[Daftar Tugas]
A) Menurut petikan teks, hal-hal apa saja tentang sholat yang tidak disebutkan dalam Al-Qur'an? Sebutkan semuanya.
B) Tentukan apakah setiap pernyataan berikut sesuai dengan petikan teks. Jawab ya atau tidak, lalu kutip kata-kata dari petikan teks yang menjadi dasarnya.
(i) Al-Qur'an adalah sumber hukum pertama dalam Islam.
(ii) Semua hukum dapat ditemukan dalam Al-Qur'an.
(iii) Al-Qur'an diturunkan hanya agar dihafal.

[Petikan Teks]
======
Bismillah…
Mampu menghafal Al-Qur’an adalah anugerah yang patut kita syukuri. Mereka para penghafal Al-Qur’an adalah panji kebesaran Islam yang dengannya Allah menjaga kalam suci-Nya. Sama halnya dengan mempelajari ilmu syar’i. Mereka para penuntut ilmu juga patut bersyukur karena dengannya panji-panji keilmuan Islam akan selalu terjaga.
Namun akhir-akhir ini, kita kerap menyaksikan persoalan tentang prioritas antara keduanya, yaitu “mendahulukan menghafal Al-Qur’an atau mendalami ilmu syariat?”. Sebenarnya, keduanya memiliki ruang dan perannya masing-masing, namun di sisi lain ada juga kaitannya. Oleh sebab itulah muncul persoalan mana yang lebih dipentingkan. Keduanya mempunyai kaitan, tapi kita akan bahas kaitannya saja.
Al-Qur’an merupakan mashadir at-tasyri’ (sumber hukum) yang pertama dalam Islam. Walaupun tidak semua hukum ditemukan dalam Al-Qur’an, tapi tugas kita adalah memahami dan mengamalkan isi Al-Qur’an. Dari sini persoalan muncul, bagaimana kita bisa memahami Al-Qur’an secara utuh, padahal hukum yang dikandung dalam Al-Qur’an hanya sebagian kecil?
Nah, di sinilah letak pentingnya belajar ilmu syariat, dalam hal ini fikih. Fikih adalah ‘kemasan instan’ untuk kita memahami Al-Qur’an. Kenapa harus melalui fikih? Kenapa tidak langsung saja memahami Al-Qur’an? Sebelumnya, perlu kita tanamkan kembali dalam hati kita bahwa tujuan Al-Qur’an diturunkan adalah agar kita memahami dan mengamalkan isinya, bukan sekedar menghafal. Oke, kembali ke pertanyaan “kenapa tidak langsung dari Al-Qur’an?” Jawabannya, kami tidak terlalu percaya diri memahami Al-Qur’an langsung dari lembaran mushaf, karena Al-Qur’an sangat sangat dan sangat umum. Contoh keumuman Al-Qur’an adalah perintah sholat. Di Al-Qur’an, kewajiban sholat hanya diungkapkan dengan kalimat أقيموا الصلاة (dirikanlah sholat). Nggak ada tuh disebutkan nama sholatnya, waktunya, caranya, syarat dan rukunnya. Nggak ada sama sekali. Bagaimana kita bisa tau cara melakukan sholat? Tentu kita sudah tau jawabannya, yaitu dengan belajar ilmu fikih. Jika demikian, mana yang diprioritaskan?
======
[Data Tersedia]
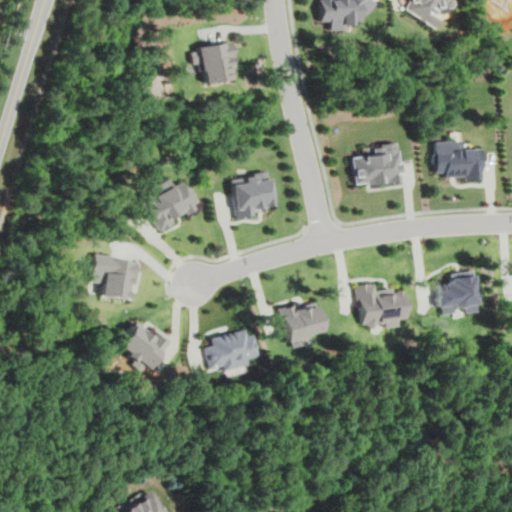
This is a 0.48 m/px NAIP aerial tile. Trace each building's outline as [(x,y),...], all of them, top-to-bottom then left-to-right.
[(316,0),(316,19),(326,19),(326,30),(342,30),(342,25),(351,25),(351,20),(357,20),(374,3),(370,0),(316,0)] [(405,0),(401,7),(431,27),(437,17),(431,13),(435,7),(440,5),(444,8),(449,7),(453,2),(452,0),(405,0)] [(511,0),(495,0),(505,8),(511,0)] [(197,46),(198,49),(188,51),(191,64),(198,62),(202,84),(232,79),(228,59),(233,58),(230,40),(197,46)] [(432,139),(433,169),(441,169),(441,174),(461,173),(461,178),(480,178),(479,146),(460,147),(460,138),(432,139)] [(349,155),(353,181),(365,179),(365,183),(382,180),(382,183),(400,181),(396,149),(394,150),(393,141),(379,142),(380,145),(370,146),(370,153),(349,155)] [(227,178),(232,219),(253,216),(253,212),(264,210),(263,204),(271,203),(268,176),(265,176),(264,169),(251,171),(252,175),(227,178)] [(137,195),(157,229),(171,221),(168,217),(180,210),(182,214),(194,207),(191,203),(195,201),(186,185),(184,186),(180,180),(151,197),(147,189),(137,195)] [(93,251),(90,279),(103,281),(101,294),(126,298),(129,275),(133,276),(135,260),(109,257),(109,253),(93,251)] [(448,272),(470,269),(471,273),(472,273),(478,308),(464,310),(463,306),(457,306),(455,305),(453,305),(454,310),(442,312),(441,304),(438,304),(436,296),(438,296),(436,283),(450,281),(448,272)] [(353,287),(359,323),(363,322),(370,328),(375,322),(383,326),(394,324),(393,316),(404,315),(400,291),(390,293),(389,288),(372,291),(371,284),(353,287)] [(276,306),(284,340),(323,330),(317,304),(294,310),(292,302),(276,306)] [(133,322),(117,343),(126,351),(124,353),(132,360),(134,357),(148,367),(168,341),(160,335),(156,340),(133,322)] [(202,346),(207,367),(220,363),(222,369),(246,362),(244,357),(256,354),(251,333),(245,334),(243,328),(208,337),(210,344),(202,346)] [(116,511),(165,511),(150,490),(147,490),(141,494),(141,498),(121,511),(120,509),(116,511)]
======
[Jawaban Tugas]
A) Nama sholat, waktunya, caranya, syaratnya, dan rukunnya.

B)
(i) Ya: "Al-Qur’an merupakan mashadir at-tasyri’ (sumber hukum) yang pertama dalam Islam."
(ii) Tidak: "Walaupun tidak semua hukum ditemukan dalam Al-Qur’an"
(iii) Tidak: "tujuan Al-Qur’an diturunkan adalah agar kita memahami dan mengamalkan isinya, bukan sekedar menghafal"